Ahora esto era la habitación de un niño, una habitación como miles de otras.

Excepto, desde luego, que el chico que una vez había dormido en ella llevaba muerto un año. Y quizás estuviera regresando, y lanzara encantamientos sobre aquel lugar.

Vivienne tuvo que recordarse a sí misma que no creía en los fantasmas.

De todos modos, sería una buena idea que Tina Evans se deshiciera de las pertenencias del niño.

Vivienne no tenía una explicación lógica para lo que había sucedido, pero una cosa sí tenía muy clara: no le contaría a nadie lo que había visto esa noche. Pese a toda la convicción y ardor que pusiera en sus palabras para contar todos esos pintorescos acontecimientos, nadie la creería. Asentirían y sonreirían con expresión taimada, convendrían en que se trataba de una extraña y temible experiencia, pero durante todo el rato estarían pensando en que aquella pobre vieja Vivienne, finalmente, se había vuelto senil. Más pronto o más tarde, los rumores acerca de poltergeist acabarían por llegar a oídos de su hija en Sacramento, y, en ese caso, la presión para que se trasladara a California se volvería irresistible.

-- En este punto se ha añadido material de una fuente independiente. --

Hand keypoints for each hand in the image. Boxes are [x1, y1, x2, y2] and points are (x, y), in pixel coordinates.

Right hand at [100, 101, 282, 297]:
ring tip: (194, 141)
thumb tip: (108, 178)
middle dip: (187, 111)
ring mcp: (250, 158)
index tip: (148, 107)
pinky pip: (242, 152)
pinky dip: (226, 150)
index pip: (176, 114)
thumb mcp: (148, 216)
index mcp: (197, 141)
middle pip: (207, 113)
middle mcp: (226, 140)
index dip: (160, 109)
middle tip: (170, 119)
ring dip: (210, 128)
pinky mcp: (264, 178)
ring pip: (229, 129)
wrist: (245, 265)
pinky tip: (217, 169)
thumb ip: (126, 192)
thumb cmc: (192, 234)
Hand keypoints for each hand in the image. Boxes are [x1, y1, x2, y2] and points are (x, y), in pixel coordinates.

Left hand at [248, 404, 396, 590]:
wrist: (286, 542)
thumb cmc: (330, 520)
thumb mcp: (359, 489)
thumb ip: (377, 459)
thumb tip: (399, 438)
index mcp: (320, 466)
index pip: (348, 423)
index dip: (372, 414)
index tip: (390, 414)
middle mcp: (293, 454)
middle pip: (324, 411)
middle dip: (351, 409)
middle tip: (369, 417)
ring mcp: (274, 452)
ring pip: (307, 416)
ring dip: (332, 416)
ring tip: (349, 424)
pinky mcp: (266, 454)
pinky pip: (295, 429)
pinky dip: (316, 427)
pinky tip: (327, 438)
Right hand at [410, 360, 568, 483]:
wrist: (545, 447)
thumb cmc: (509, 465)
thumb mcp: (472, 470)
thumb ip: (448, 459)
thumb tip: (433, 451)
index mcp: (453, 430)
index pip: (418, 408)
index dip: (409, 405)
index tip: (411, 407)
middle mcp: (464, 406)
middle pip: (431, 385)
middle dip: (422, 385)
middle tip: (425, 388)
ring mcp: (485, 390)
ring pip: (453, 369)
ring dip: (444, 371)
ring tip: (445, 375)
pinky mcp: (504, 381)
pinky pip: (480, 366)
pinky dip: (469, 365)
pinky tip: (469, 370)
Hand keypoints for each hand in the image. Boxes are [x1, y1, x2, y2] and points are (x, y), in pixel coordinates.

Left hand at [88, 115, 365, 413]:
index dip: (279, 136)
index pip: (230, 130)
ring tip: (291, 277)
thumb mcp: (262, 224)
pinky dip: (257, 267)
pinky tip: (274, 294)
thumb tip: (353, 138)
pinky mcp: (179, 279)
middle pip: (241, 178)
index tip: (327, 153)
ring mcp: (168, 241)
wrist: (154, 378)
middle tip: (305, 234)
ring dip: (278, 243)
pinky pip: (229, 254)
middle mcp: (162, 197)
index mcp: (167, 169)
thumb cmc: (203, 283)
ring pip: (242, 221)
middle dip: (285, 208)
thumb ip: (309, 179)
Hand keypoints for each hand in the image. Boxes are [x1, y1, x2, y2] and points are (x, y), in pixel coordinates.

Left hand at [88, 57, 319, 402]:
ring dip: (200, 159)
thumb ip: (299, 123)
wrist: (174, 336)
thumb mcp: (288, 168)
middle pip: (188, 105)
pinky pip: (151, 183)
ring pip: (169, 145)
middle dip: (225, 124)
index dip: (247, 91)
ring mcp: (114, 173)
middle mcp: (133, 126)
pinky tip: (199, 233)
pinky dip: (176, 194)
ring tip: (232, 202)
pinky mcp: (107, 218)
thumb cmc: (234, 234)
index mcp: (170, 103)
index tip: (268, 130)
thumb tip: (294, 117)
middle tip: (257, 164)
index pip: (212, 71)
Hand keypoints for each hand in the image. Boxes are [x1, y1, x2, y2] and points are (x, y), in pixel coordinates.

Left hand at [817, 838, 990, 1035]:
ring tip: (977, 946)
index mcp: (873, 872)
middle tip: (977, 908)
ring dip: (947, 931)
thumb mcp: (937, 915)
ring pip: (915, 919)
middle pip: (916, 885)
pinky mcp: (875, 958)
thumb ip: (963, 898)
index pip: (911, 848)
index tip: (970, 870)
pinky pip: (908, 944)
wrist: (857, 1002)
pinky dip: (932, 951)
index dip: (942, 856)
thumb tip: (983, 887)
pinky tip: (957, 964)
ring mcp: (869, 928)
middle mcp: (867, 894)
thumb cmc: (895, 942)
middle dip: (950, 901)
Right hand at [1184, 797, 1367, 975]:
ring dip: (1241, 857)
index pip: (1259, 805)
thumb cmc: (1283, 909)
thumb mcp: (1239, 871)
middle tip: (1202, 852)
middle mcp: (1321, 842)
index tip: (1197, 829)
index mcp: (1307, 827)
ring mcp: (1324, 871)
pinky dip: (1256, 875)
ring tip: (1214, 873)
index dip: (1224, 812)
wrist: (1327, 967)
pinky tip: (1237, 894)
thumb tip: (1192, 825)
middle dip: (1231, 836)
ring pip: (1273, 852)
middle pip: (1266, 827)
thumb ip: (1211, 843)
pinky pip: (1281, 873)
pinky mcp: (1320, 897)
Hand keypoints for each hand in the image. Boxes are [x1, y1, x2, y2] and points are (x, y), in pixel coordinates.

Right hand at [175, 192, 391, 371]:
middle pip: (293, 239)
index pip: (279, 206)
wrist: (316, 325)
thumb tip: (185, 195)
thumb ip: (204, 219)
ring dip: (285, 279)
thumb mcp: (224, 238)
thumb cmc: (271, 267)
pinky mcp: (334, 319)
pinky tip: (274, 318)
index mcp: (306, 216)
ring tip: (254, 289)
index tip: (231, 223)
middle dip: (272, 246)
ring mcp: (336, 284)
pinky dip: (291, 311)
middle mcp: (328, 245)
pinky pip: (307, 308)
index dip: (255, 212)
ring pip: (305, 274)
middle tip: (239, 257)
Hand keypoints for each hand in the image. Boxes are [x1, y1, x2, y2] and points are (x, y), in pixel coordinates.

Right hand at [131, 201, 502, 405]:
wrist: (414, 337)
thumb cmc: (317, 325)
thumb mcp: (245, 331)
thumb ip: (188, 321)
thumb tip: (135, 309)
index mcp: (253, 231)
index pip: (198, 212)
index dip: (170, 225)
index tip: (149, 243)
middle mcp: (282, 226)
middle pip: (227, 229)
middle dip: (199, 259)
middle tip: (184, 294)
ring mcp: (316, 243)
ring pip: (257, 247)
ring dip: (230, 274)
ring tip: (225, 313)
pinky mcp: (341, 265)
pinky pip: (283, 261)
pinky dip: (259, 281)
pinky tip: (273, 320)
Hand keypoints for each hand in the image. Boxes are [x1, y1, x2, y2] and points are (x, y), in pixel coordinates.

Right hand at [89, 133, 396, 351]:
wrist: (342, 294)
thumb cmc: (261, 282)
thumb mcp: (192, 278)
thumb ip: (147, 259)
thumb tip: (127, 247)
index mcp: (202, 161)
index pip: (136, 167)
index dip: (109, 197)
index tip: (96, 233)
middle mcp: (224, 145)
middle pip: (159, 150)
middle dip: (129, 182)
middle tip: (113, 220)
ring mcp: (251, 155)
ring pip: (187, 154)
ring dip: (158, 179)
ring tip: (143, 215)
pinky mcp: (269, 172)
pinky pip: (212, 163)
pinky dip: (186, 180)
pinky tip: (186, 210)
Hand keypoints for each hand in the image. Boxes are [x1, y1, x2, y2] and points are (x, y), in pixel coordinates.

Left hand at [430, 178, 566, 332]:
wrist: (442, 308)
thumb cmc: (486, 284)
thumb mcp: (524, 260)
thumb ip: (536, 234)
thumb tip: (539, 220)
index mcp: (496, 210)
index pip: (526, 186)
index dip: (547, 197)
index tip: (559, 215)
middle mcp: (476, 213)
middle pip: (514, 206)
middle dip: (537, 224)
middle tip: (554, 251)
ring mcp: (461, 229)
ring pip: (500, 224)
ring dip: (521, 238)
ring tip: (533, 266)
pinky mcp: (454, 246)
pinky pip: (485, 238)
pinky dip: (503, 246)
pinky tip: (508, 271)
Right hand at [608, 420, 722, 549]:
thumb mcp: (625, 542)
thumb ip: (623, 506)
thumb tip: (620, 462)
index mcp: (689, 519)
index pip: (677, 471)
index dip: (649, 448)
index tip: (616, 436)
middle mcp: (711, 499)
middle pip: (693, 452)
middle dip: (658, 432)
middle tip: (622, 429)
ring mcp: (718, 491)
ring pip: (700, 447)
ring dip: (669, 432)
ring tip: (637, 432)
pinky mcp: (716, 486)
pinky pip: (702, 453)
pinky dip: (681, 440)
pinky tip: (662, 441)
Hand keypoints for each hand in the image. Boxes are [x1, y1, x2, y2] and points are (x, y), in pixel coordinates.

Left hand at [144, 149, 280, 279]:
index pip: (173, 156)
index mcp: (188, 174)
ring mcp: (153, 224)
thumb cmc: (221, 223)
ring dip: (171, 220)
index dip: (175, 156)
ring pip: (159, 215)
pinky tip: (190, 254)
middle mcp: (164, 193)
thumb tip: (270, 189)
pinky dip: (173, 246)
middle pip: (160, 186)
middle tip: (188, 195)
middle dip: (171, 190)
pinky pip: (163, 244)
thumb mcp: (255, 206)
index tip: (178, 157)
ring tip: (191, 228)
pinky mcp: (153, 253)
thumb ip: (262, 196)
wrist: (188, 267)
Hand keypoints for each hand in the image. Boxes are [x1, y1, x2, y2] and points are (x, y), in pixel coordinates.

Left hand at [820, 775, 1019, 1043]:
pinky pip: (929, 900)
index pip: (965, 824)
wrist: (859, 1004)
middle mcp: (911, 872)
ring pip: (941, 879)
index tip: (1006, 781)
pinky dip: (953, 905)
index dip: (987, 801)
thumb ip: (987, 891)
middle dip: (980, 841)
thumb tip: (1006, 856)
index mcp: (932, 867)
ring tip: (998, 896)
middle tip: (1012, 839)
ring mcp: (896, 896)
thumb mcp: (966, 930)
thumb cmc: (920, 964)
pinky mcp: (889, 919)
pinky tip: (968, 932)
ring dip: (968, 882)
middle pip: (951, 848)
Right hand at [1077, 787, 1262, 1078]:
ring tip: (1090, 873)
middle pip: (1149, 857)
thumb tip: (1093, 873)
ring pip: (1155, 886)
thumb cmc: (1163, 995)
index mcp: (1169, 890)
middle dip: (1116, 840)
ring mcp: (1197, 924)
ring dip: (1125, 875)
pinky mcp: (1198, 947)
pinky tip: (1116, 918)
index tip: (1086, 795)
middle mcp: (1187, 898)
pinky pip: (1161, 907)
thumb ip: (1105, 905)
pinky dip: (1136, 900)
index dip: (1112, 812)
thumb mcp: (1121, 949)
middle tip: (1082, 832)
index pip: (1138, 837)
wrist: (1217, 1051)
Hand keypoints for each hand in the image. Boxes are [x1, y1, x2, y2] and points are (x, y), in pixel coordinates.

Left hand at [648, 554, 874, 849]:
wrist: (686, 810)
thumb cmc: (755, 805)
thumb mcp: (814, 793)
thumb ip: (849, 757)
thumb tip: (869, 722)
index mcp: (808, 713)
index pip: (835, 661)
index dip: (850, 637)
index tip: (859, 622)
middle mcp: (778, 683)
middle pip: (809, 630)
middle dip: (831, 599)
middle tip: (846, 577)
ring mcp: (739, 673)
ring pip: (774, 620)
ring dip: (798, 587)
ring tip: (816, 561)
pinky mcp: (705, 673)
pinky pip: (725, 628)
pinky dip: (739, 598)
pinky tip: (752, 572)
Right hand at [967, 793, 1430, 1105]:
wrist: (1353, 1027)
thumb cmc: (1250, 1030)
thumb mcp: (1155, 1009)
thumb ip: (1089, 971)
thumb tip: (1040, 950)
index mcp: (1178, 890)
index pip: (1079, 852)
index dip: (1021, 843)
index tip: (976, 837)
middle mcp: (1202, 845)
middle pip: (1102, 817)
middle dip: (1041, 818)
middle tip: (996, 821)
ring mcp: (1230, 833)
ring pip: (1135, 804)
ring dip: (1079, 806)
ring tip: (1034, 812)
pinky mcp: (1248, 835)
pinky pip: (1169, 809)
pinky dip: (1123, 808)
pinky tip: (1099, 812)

Y Vivienne no quería poner en peligro su preciosa independencia.

Salió del dormitorio, regresó a la cocina y se bebió dos tragos del mejor bourbon de Tina Evans. Luego, con su estoicismo característico, continuó con la limpieza de la casa.

Se negó a que un poltergeist la asustara.

Sin embargo, sería aconsejable ir a la iglesia el domingo. Hacía mucho tiempo que no pisaba una iglesia. Quizá sería bueno que acudiera de vez en cuando. Por supuesto, no cada semana. Solo una o dos misas al mes. Y confesarse alguna vez que otra. Hacía siglos que no veía el interior de un confesionario. No había más remedio que ser cauta.